PROBLEM REQUIREMENTS — When you reach the line with "tissue box: present", transcribe it and each line after it through the last one below, exactly. Pictures stay out.
START INPUT DATA
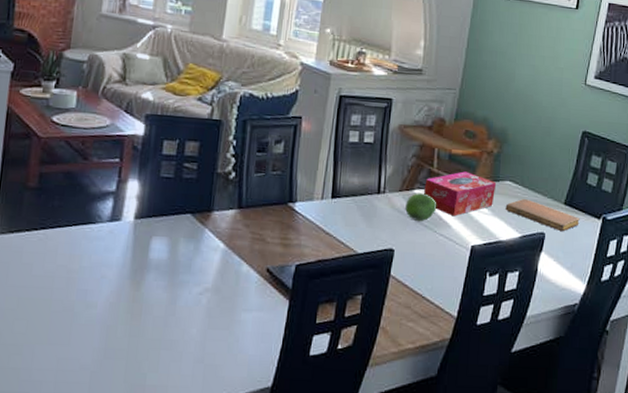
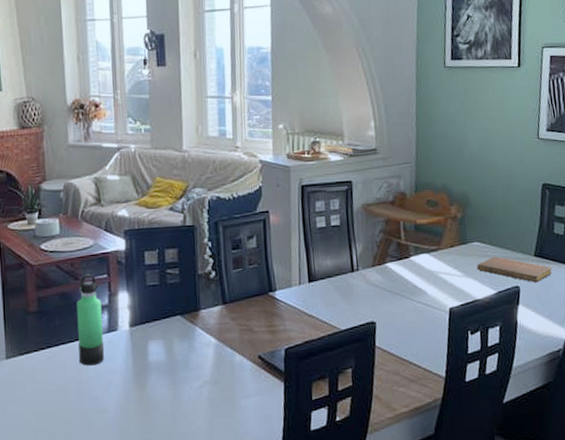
thermos bottle: none [74,155,108,255] -> present [76,274,105,366]
fruit: present [405,193,437,221] -> none [380,265,411,292]
tissue box: present [424,171,497,217] -> none [395,239,465,283]

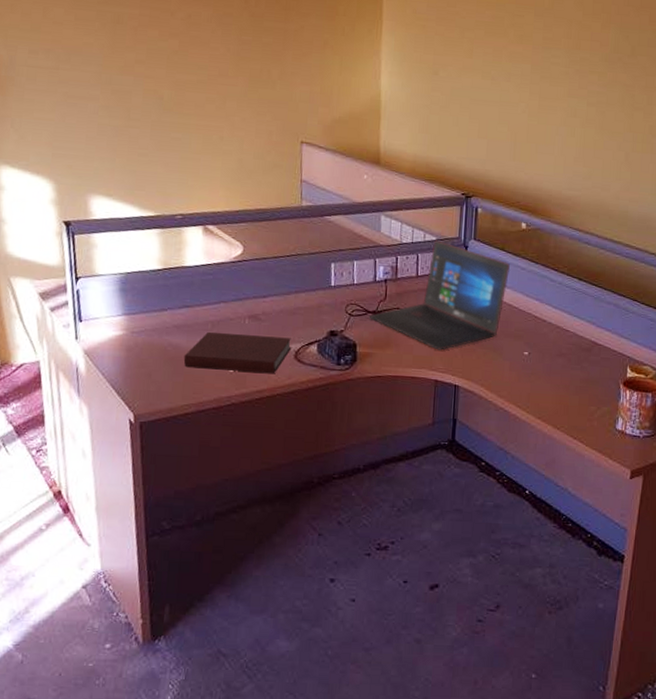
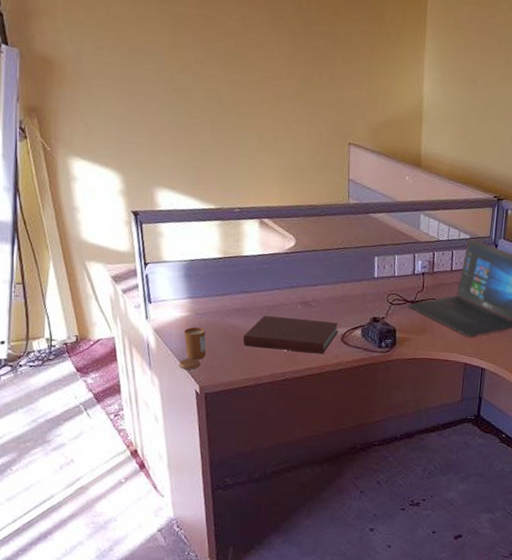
candle: none [111,347,143,396] -> present [179,327,207,370]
END INPUT DATA
ANSWER TO THIS EXERCISE —
tissue box: present [424,171,497,217] -> none [395,239,465,283]

candle: none [111,347,143,396] -> present [179,327,207,370]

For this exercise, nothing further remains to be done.